Leio testemunhos recentes, de António Borges a Augusto Mateus, contestando a ideia do "choque", seja do que for, fiscal, tecnológico, de gestão, etc. A ideia original vem da proposta do "choque fiscal", inspirado por Miguel Frasquilho e relativo aos efeitos para o investimento de uma baixa significativa do IRC.
Que me perdoem os mais ortodoxos das finanças públicas, mas a ideia continua, para mim, a fazer sentido. Se nós queremos ganhar competitividade externa na captação de investimentos que permitam o aumento da oferta de bens transaccionáveis, em especial das exportações e do consequente aumento de quotas de mercado, a proposta de baixar as taxas de IRC continua a fazer sentido. Por mais de uma vez ouvi Miguel Cadilhe a queixar-se dos elevados custos fiscais como dissuasor dos eventuais candidatos a investir em Portugal. Por mais de uma vez ouvi que uma eventual quebra das taxas poderia ser compensada pelo alargamento da base fiscal. Nesta perspectiva, a ideia de “choque” tem todo o sentido, dado que através de uma medida simples se poderiam induzir efeitos multiplicadores sobre outras variáveis macroeconómicas, pelo menos, a médio prazo. Convém igualmente lembrar que a actual taxa nominal fica acima da taxa média real. Uma acção conjunta de uma redução das taxas máximas e um aumento das taxas mínimas (tal como avançado no OE2005) constituiriam medidas positivas para quem entende que a reformulação do modelo económico passaria por favorecer as “injecções” externas (exportações e IDE) no circuito.
A proposta do PS de um “choque tecnológico” parece ser uma resposta retardada à ideia do “choque fiscal”, mas a sua concretização não é susceptível de se verificar num período tão reduzido.

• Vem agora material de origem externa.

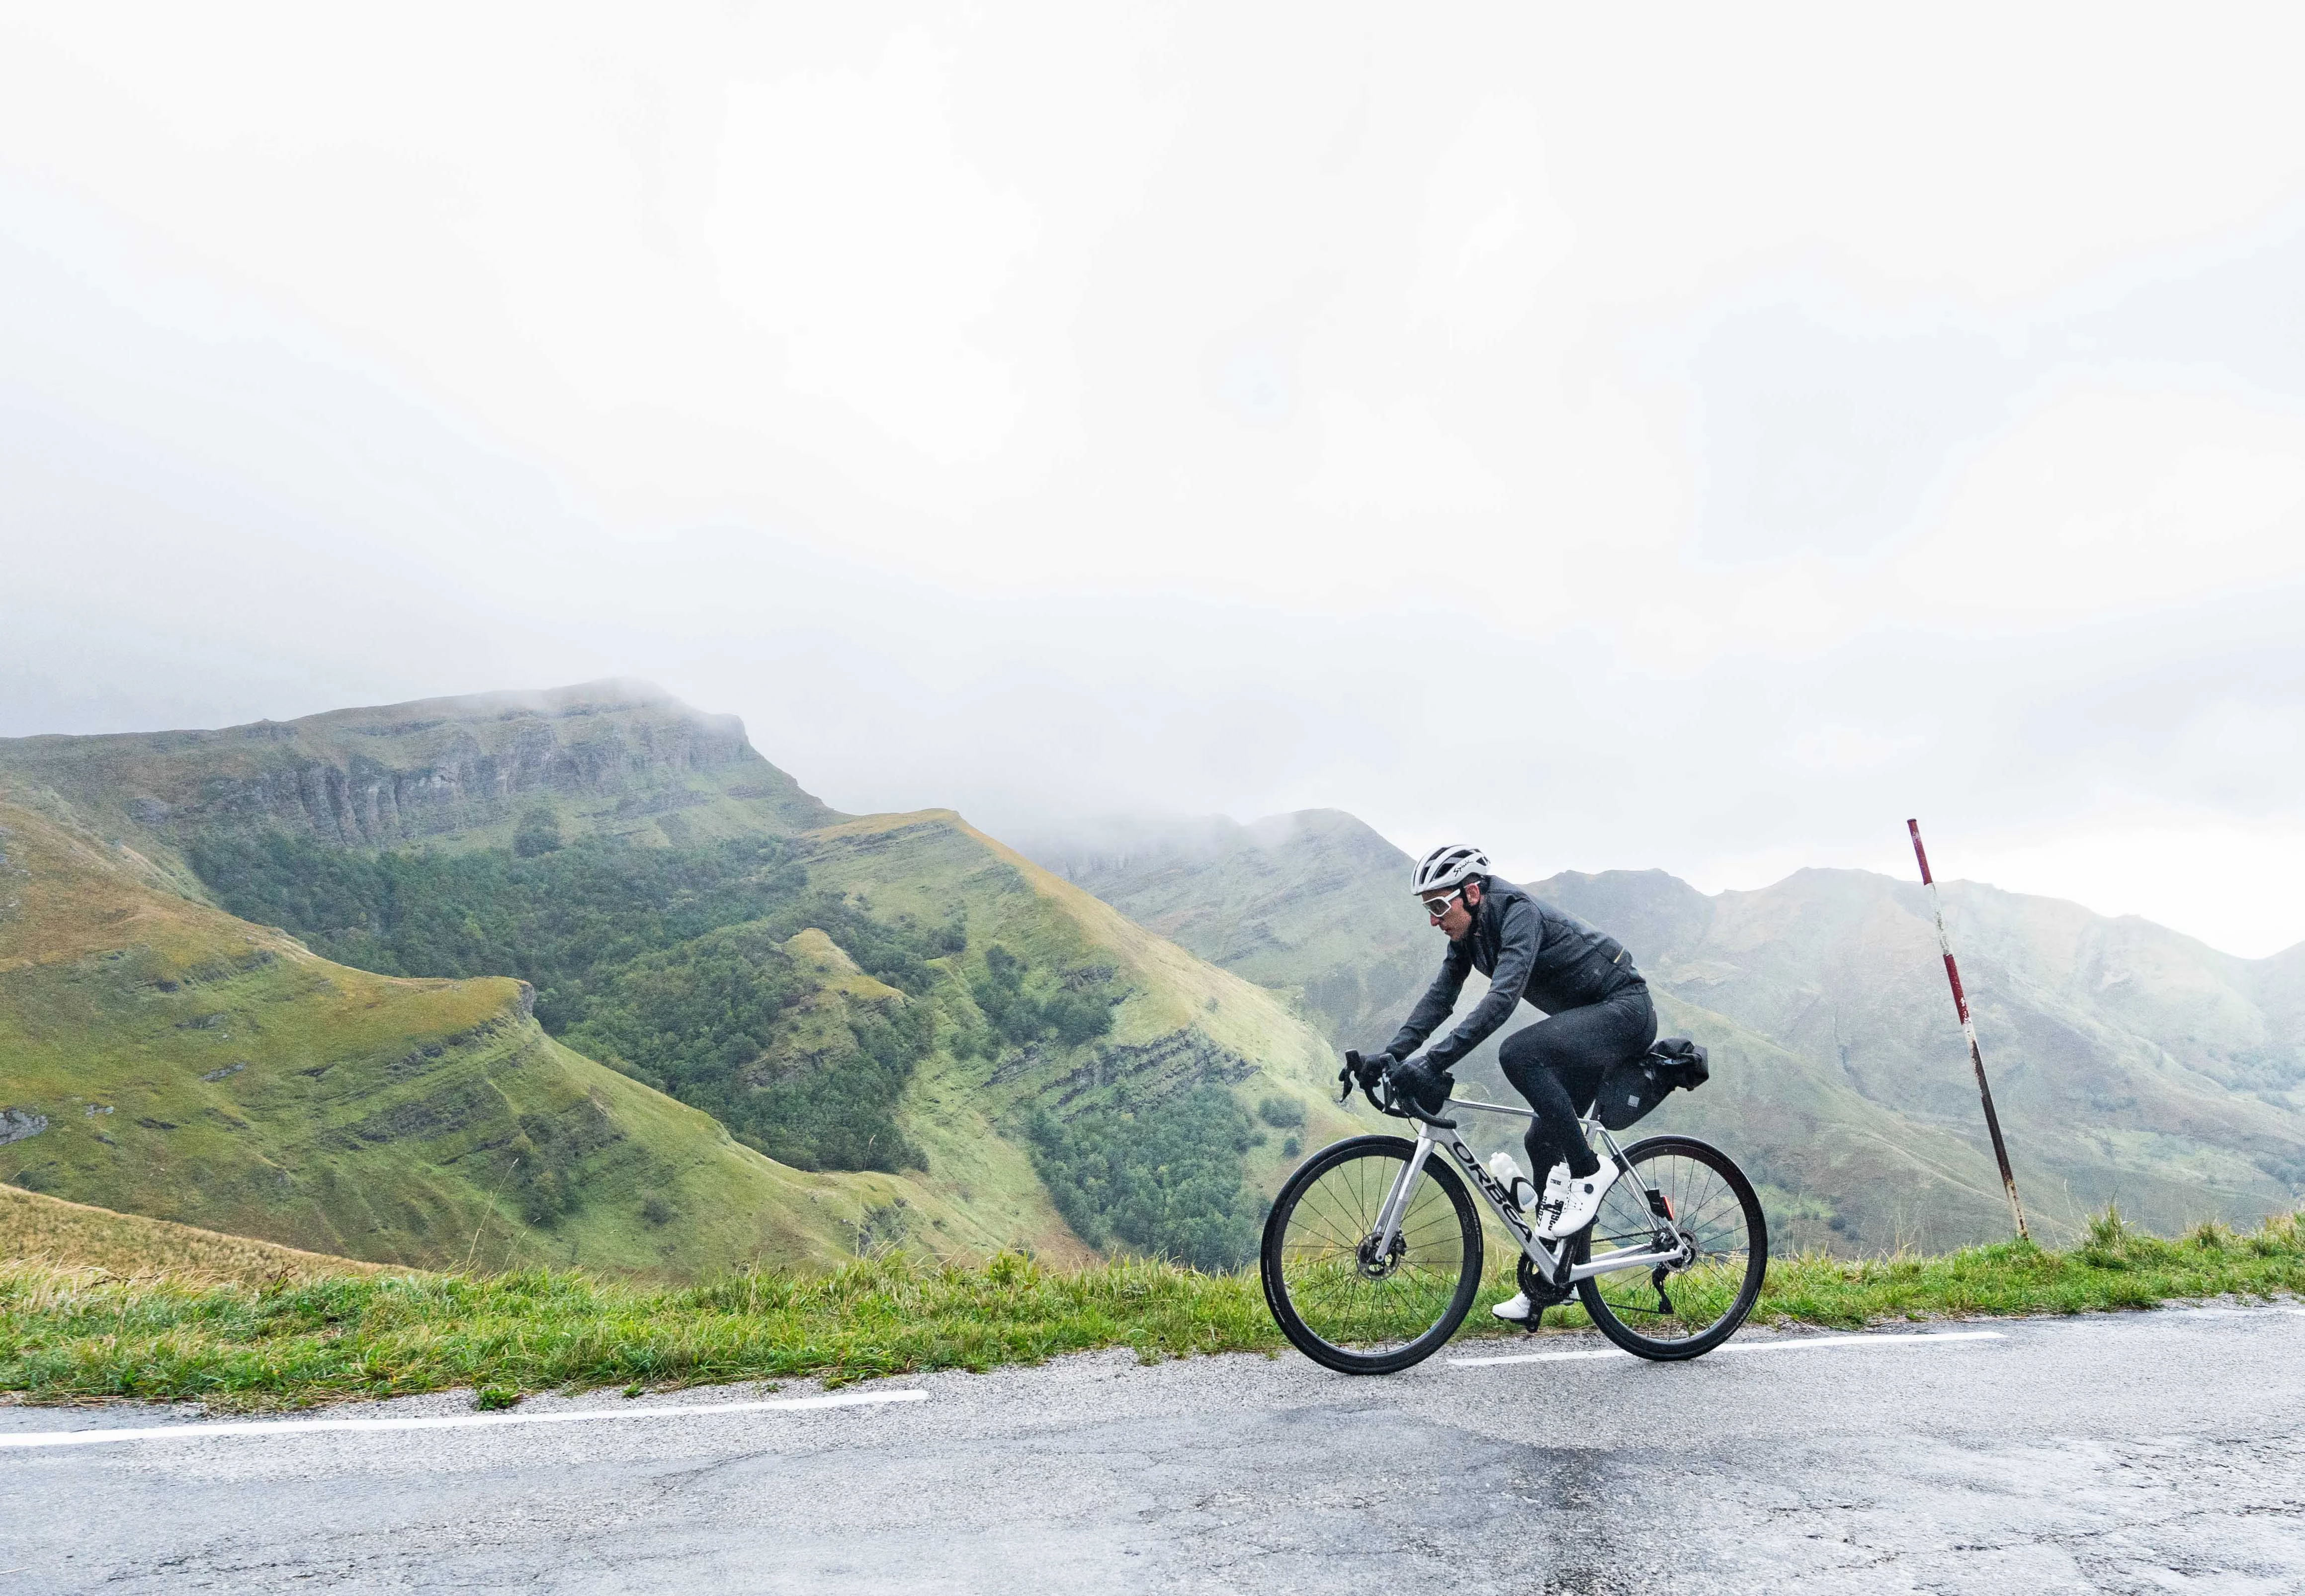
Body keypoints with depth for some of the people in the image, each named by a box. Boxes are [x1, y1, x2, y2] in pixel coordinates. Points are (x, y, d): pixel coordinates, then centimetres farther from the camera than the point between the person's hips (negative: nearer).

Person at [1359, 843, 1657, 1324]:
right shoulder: (1468, 934, 1)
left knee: (1519, 1053, -32)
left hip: (1625, 1009, -9)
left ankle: (1587, 1172, -15)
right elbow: (1439, 998, -3)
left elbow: (1503, 998, -38)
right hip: (1587, 1021, 9)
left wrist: (1434, 1062, -44)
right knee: (1543, 1141, 7)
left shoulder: (1519, 913, -26)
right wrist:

Neste aspecto, a tentação propagandística sobrelevou a atitude de rigor e seriedade. O “choque tecnológico” que não passe pela sua associação ao investimento estrangeiro arrisca-se a demorar bem mais do que uma ou duas legislaturas. A alavancagem tecnológica do crescimento económico por via endógena só é concretizável se fosse possível concretizar previamente um “choque de conhecimento e de cultura organizacional”. Ora, o “stock” de capital humano é de tal forma baixo que dificilmente se poderá mobilizar para esse objectivo no curto e médio prazo. Ou seja, não há choque possível. Neste aspecto têm razão António Borges e Augusto Mateus: isto só lá vai com muito trabalho, disciplina, continuidade das políticas públicas e … tempo!
O mesmo raciocínio é extensível ao “choque de gestão” do PSD, que por sua vez parece ter sido inventado para responder ao “choque” do PS. Dão bons slogans, mas dificilmente darão boas ideias. O “choque de gestão” está igualmente condicionado pelo deficit de capital humano. Parte-se sempre da ideia que existem recursos, mas que estão mal aproveitados, mal geridos. Não é verdade! O problema resume-se ao facto de não existirem recursos, nomeadamente em termos de competências, experiência e conhecimento. Há igualmente um outro problema que agrava esse deficit: o que alguns sociólogos designam de “capital social”, enquanto capacidade para se gerar confiança nas instituições, de se organizarem e mobilizarem recursos humanos para objectivos comuns de médio e longo prazo, de se assumirem os sacrifícios de uma geração em benefício das gerações seguintes. Esse é o verdadeiro deficit que bloqueia o desenvolvimento da sociedade portuguesa que não se supera com qualquer choque.